Один из сценариев включал сканирование общедоступных отчетов Looker Studio, связанных с такими источниками данных, как BigQuery. Используя уязвимости внедрения кода, злоумышленники могли выполнять произвольные SQL-запросы по всему облачному проекту владельца, что позволяло осуществлять крупномасштабное извлечение данных.

Другой способ атаки использовал логическую ошибку в механизме копирования отчетов. Когда жертва делилась отчетом, публично или с определенными пользователями, и отчет использовал источник данных на основе JDBC, например PostgreSQL, злоумышленники могли скопировать отчет, сохранив при этом учетные данные первоначального владельца. Эта ошибка позволяла неавторизованным пользователям выполнять такие действия, как изменение или удаление таблиц базы данных.

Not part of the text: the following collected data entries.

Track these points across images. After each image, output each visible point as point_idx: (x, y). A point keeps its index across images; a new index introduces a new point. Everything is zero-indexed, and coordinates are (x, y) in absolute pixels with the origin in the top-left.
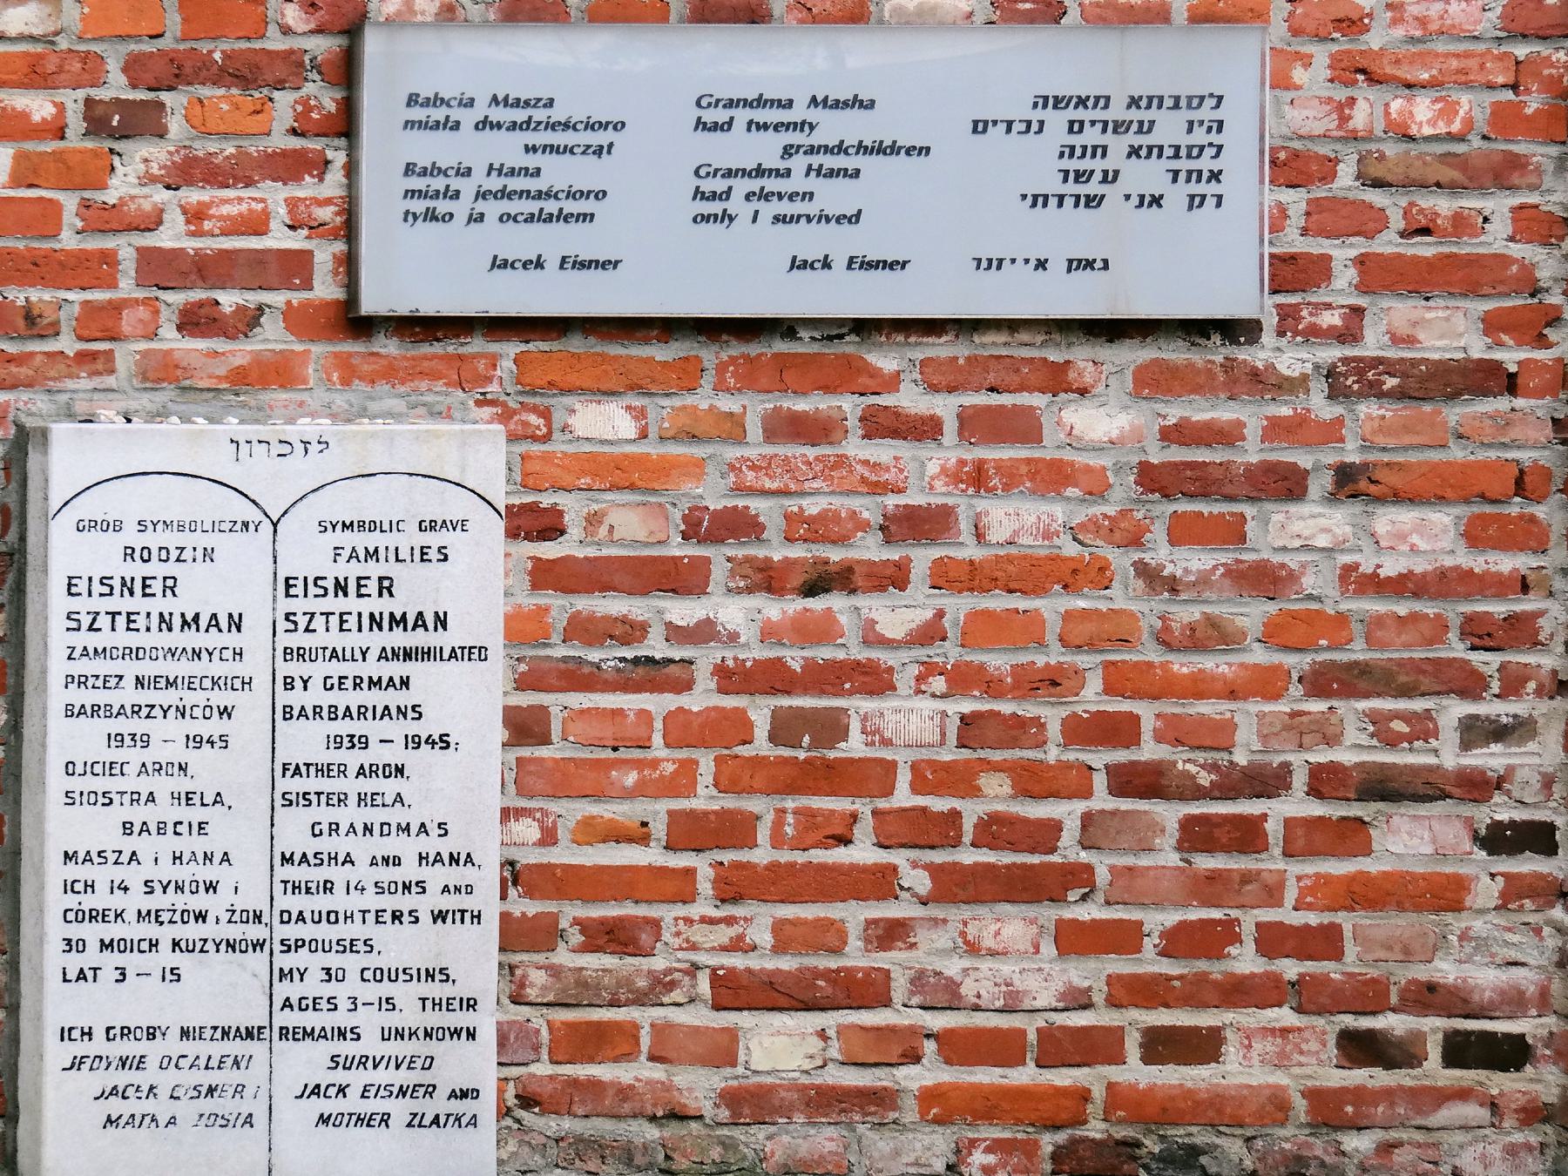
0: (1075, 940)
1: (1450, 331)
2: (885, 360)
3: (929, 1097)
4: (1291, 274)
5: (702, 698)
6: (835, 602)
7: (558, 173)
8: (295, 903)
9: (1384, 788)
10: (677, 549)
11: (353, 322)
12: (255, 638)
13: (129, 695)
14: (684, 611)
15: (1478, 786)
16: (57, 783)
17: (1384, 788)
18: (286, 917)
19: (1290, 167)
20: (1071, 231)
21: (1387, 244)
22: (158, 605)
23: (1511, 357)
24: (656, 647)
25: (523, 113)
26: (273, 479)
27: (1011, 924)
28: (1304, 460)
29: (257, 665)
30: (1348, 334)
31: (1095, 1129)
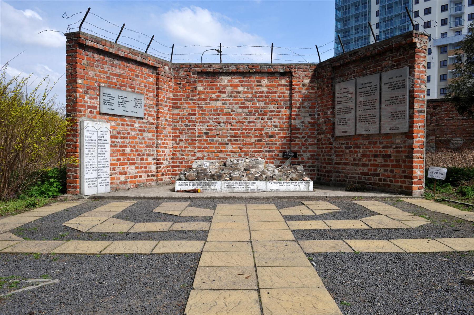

Исследователи также продемонстрировали высокоэффективную технику, позволяющую осуществлять утечку данных одним щелчком мыши. В этом сценарии жертва, открывшая специально созданный отчет, запускала вредоносную активность в браузере, которая взаимодействовала с проектом, контролируемым злоумышленником. С помощью анализа и восстановления логов злоумышленник мог восстановить целые базы данных из захваченных данных.

Нарушение модели доверия: права доступа пользователей используются против платформы.

Уязвимости фактически подорвали основной принцип проектирования Looker Studio: предположение о том, что пользователи с правами доступа уровня «просмотрщик» не могут контролировать или влиять на исходные данные.

Используя обнаруженные уязвимости, злоумышленники могли обойти эту границу безопасности и напрямую взаимодействовать с подключенными сервисами. Эта возможность открыла путь для несанкционированного извлечения, манипулирования данными и доступа к ним из разных учетных записей, что повлияло на такие сервисы, как BigQuery и Google Sheets.

Хотя уязвимости уже устранены, полученные результаты подчеркивают важность тщательной разработки системы безопасности в многопользовательских облачных платформах, где одна логическая ошибка может привести к масштабной уязвимости в различных средах.